> **SELECTED EXTRACT**
● ● ● ● ● ● ●

Mr Westergaard was said to be "quite shocked" but was not injured.
Jakob Scharf, who heads the Danish intelligence service, PET, said the attack was "terror related".
"The arrested man has according to PET's information close relations to the Somali terrorist group, al-Shabaab, and al-Qaida leaders in eastern Africa," he added.
An umbrella organisation for moderate Muslims in Denmark condemned the attack.
"The Danish Muslim Union strongly distances itself from the attack and any kind of extremism that leads to such acts," the group said in a statement.
Denmark's cartoon crisis began in September 2005 when the Jyllands-Posten cultural editor Flemming Rose commissioned the satirical drawings as part of a discussion on free speech.
The cartoons inflamed anti-Danish and anti-Western sentiment among Muslims across the world.
In January 2006, after both the newspaper and the Danish government refused Muslim demands for an apology, a wave of violence ensued during which several Danish embassies were set alight, a boycott of Danish goods was encouraged across the Muslim world and violent anti-Danish demonstrations were held, particularly in Pakistan and Afghanistan.
Several demonstrators were killed in separate incidents as security forces sought to control the protests.
In the past several people have been arrested on suspicion of plotting Westergaard's murder, Danish police have since offered protection to everyone in the country called Kurt Westergaard.

● ● ● ● ● ● ●

> **STATED TASK A**
Edit the rows, starting with the first one and going through the line with "phylum: Ascomycota", so that "common name" becomes "vernacular name" and nothing else changes.
The news excerpt and the rows have no connection to each other.

● ● ● ● ● ● ●

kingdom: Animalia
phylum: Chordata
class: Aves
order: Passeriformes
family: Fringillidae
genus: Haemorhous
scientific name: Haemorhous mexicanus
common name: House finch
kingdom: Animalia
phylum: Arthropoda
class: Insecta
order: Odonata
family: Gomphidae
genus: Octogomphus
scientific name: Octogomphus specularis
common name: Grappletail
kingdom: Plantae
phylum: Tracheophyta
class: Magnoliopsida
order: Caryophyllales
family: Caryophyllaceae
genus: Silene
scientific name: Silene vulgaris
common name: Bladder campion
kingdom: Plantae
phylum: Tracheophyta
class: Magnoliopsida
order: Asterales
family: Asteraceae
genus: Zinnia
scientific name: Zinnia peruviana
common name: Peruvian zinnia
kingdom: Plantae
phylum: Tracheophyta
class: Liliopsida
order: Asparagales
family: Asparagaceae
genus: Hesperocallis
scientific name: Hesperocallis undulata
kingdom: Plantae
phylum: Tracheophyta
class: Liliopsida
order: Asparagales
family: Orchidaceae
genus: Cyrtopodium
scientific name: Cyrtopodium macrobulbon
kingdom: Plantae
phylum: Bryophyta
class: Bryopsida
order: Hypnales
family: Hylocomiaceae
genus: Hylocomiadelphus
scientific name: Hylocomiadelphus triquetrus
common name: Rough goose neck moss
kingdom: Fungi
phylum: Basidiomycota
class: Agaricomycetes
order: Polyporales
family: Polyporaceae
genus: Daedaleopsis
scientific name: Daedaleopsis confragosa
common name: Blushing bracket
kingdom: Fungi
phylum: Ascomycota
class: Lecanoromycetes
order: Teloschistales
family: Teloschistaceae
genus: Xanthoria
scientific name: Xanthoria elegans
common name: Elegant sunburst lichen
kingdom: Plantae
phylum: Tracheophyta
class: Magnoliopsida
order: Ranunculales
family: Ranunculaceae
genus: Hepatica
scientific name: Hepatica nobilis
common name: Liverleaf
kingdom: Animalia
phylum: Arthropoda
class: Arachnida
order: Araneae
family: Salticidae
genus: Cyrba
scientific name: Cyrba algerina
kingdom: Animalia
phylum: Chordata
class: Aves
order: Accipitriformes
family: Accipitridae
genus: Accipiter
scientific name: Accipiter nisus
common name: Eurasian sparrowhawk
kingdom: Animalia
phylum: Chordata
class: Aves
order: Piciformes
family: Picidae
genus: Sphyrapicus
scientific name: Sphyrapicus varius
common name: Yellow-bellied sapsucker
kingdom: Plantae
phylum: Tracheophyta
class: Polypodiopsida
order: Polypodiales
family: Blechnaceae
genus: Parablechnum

● ● ● ● ● ● ●

> **STATED TASK B**
Print the news excerpt about the attack on Mr Westergaard again in full, word for word.

> **TASK SOLUTION A**
kingdom: Animalia
phylum: Chordata
class: Aves
order: Passeriformes
family: Fringillidae
genus: Haemorhous
scientific name: Haemorhous mexicanus
vernacular name: House finch
kingdom: Animalia
phylum: Arthropoda
class: Insecta
order: Odonata
family: Gomphidae
genus: Octogomphus
scientific name: Octogomphus specularis
vernacular name: Grappletail
kingdom: Plantae
phylum: Tracheophyta
class: Magnoliopsida
order: Caryophyllales
family: Caryophyllaceae
genus: Silene
scientific name: Silene vulgaris
vernacular name: Bladder campion
kingdom: Plantae
phylum: Tracheophyta
class: Magnoliopsida
order: Asterales
family: Asteraceae
genus: Zinnia
scientific name: Zinnia peruviana
vernacular name: Peruvian zinnia
kingdom: Plantae
phylum: Tracheophyta
class: Liliopsida
order: Asparagales
family: Asparagaceae
genus: Hesperocallis
scientific name: Hesperocallis undulata
kingdom: Plantae
phylum: Tracheophyta
class: Liliopsida
order: Asparagales
family: Orchidaceae
genus: Cyrtopodium
scientific name: Cyrtopodium macrobulbon
kingdom: Plantae
phylum: Bryophyta
class: Bryopsida
order: Hypnales
family: Hylocomiaceae
genus: Hylocomiadelphus
scientific name: Hylocomiadelphus triquetrus
vernacular name: Rough goose neck moss
kingdom: Fungi
phylum: Basidiomycota
class: Agaricomycetes
order: Polyporales
family: Polyporaceae
genus: Daedaleopsis
scientific name: Daedaleopsis confragosa
vernacular name: Blushing bracket
kingdom: Fungi
phylum: Ascomycota

> **TASK SOLUTION B**
Mr Westergaard was said to be "quite shocked" but was not injured.
Jakob Scharf, who heads the Danish intelligence service, PET, said the attack was "terror related".
"The arrested man has according to PET's information close relations to the Somali terrorist group, al-Shabaab, and al-Qaida leaders in eastern Africa," he added.
An umbrella organisation for moderate Muslims in Denmark condemned the attack.
"The Danish Muslim Union strongly distances itself from the attack and any kind of extremism that leads to such acts," the group said in a statement.
Denmark's cartoon crisis began in September 2005 when the Jyllands-Posten cultural editor Flemming Rose commissioned the satirical drawings as part of a discussion on free speech.
The cartoons inflamed anti-Danish and anti-Western sentiment among Muslims across the world.
In January 2006, after both the newspaper and the Danish government refused Muslim demands for an apology, a wave of violence ensued during which several Danish embassies were set alight, a boycott of Danish goods was encouraged across the Muslim world and violent anti-Danish demonstrations were held, particularly in Pakistan and Afghanistan.
Several demonstrators were killed in separate incidents as security forces sought to control the protests.
In the past several people have been arrested on suspicion of plotting Westergaard's murder, Danish police have since offered protection to everyone in the country called Kurt Westergaard.